10/30/12

Implementing Alternatives to the Use of Restraints


Goal: The use of restraints is avoided and the patient and others remain free from harm.

1. Perform hand hygiene and put on PPE, if indicated.

2. Identify the patient.

3. Explain the rationale for interventions to the patient and family/significant others.

4. Include the patient’s family and/or significant others in the plan of care.

5. Identify behavior(s) that place the patient at risk for restraint use. Assess the patient’s status and environment, as outlined above.

6. Identify triggers or contributing factors to patient behaviors. Evaluate medication usage for medications that can contribute to cognitive and movement dysfunction and contribute to increased risk for falls.

7. Assess the patient’s functional, mental, and psychological status and the environment, as outlined above.

8. Provide adequate lighting. Use a nightlight during sleeping hours.

9. Consult with primary care provider and other appropriate healthcare providers regarding the continued need for treatments/therapies and the use of the least invasive method to deliver care.
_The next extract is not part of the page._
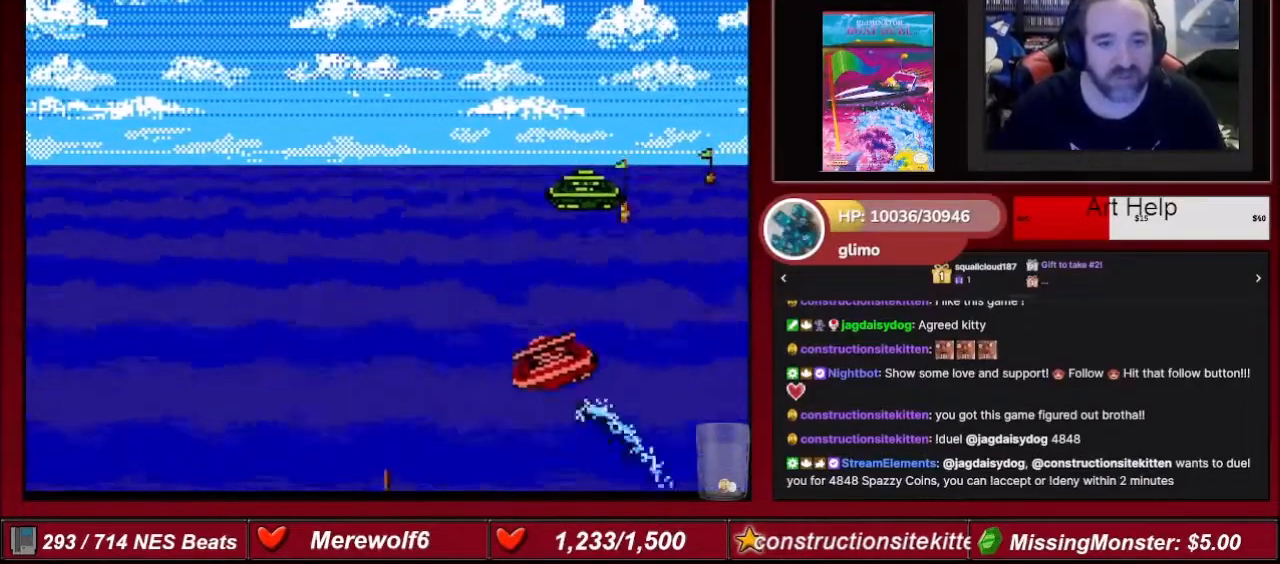
{"buttons": ["A"], "events": [[100, "DPAD_LEFT", "up"], [134, "DPAD_RIGHT", "down"], [501, "DPAD_RIGHT", "up"]]}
10. Assess the patient for pain and discomfort. Provide appropriate pharmacologic and nonpharmacologic interventions. (Refer to Chapter 10, Comfort.)

11. Ask a family member or significant other to stay with patient.

12. Reduce unnecessary environmental stimulation and noise.

13. Provide simple, clear, and direct explanations for treatments and care. Repeat to reinforce as needed.

14. Distract and redirect using a calm voice.

15. Increase the frequency of patient observation and surveillance; 1- or 2-hour nursing rounds, including pain assessment, toileting assistance, patient comfort, personal items in reach, and patient needs.


16. Implement fall precaution interventions. Refer to Skill 3-1.

17. Camouflage tube and other treatment sites with clothing, elastic sleeves, or bandaging.

18. Ensure the use of glasses and hearing aids, if necessary.

19. Consider relocation to a room close to the nursing station.

20. Encourage daily exercise/provide exercise and activities or relaxation techniques.

21. Make the environment as homelike as possible; provide familiar objects.

22. Allow restless patient to walk after ensuring that environment is safe. Use a large plant or piece of furniture as a barrier to limit wandering from designated area.

23. Consider the use of patient attendant or sitter.

24. Remove PPE, if used. Perform hand hygiene.